• _Problems to work on_:
• a. In the passage on censorship of collective action posts, what result supports the claim that censorship of collective action events is not mediated through automated review? Answer in one to three sentences.
• b. Transcribe the passage on censorship of collective action posts word for word, everything from "Fig. 2 The causal" down to "through automated review.".
• c. Go on with the passage on censorship of collective action posts, picking up right after its last sentence.

• _Passage for review_:
Fig. 2 The causal effect on censorship of posts with collective action potential (left panel) and the mediation effect of review (right panel).

Collective action events are more highly censored than non–collective action events within the same time period. However, censorship of collective action events is not mediated through automated review.

We also examined some of the other decision paths in Fig. 1. To do this, we estimated the “causal mediation effect” (28, 29) of submitting posts about collective action events (versus non–collective action events) on censorship, and found that almost none of this effect is mediated through automated review: The overall effect is a trivial 0.003 probability, with a 95% confidence interval of (–0.007, 0.016) (19). The (non)effect for each of the four collective action events we studied is displayed in the right panel of Fig. 2, and each is similarly approximately zero, with a small confidence interval. Review, which appears to be fully automated, is thus applied in a manner independent of other relevant variables, and, like most keyword-only methods of automated text analysis, it does not work well when applied to large numbers of documents. From this result, it even appears that the censors largely ignore it, or at least do not get much information from it (see below).

• _Provided data_:

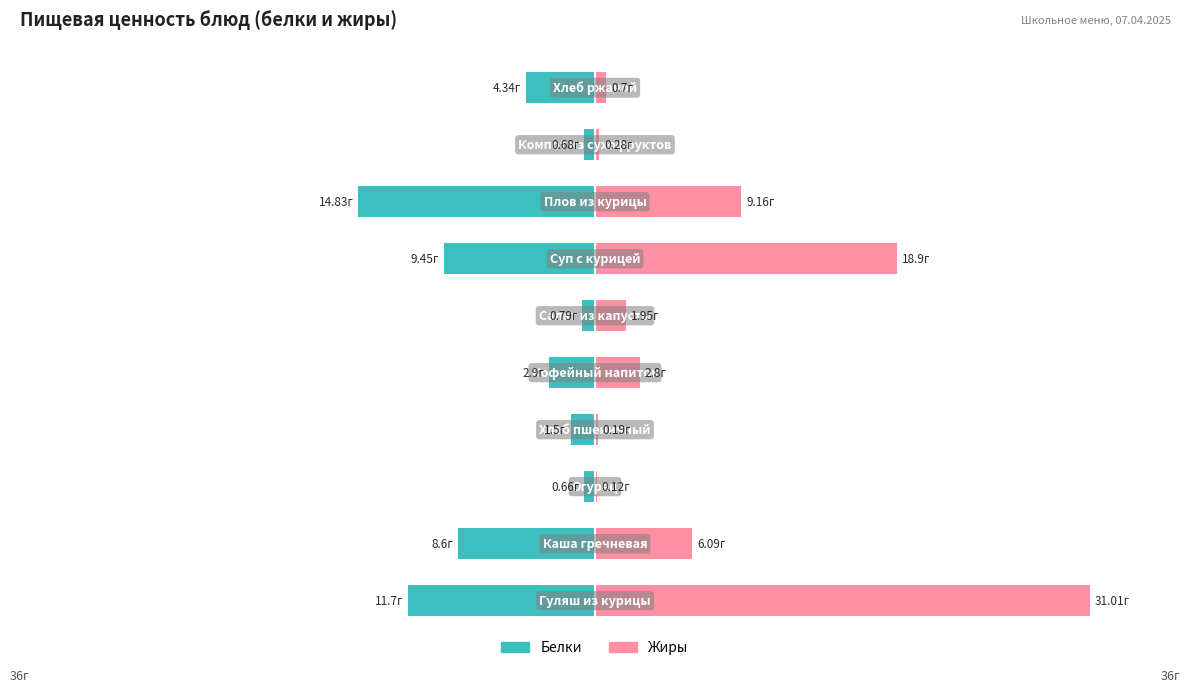

What is the value of the Белки bar at the 2nd from the left?

-8.6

• _Exercise results_:
• a. The estimated causal mediation effect through automated review of submitting posts about collective action events, compared with non–collective action events, on censorship is a trivial 0.003 probability, with a 95% confidence interval of (–0.007, 0.016). For each of the four collective action events studied, this effect is similarly approximately zero, with a small confidence interval.

• b.
Fig. 2 The causal effect on censorship of posts with collective action potential (left panel) and the mediation effect of review (right panel).

Collective action events are more highly censored than non–collective action events within the same time period. However, censorship of collective action events is not mediated through automated review.

• c.
In parallel to the large causal effect for collective action, Fig. 3 reports tests of the state critique hypothesis for each of our four collective action events and eight (non–collective action) policy events. The black dots summarize point estimates of the causal effect of submitting posts in favor of the government versus opposed to the government about each event. As can be seen, the dots are all very close to the horizontal dashed line, drawn at zero effect, with six dots above and six below, and all but one of the confidence intervals crossing the zero line. Note especially that there is no hint of more censorship of anti-government posts when they involve topics that might be viewed as more sensitive or which specifically mention the names of Chinese leaders [see (19) for contextual details]. This finding runs counter to anecdotal evidence that rumors and names of leaders unrelated to collective action lead to censorship.

Fig. 3 The causal effect on censorship of posts for or against the government.

Posts that support the government are not more or less likely to be censored than posts that oppose the government, within the same topic.

Automated review

The overall results in favor of the collective action potential hypothesis and against the state critique hypothesis thus appear unambiguous. The automated review process has a nearly undetectable effect on evidence about that hypothesis, because the human censors correct errors after the keyword-matching techniques are applied in automated review (although even incorrect keyword filtering slows down communications on many subjects). We now go back up the decision tree of Fig. 1 to study the automated review process more directly.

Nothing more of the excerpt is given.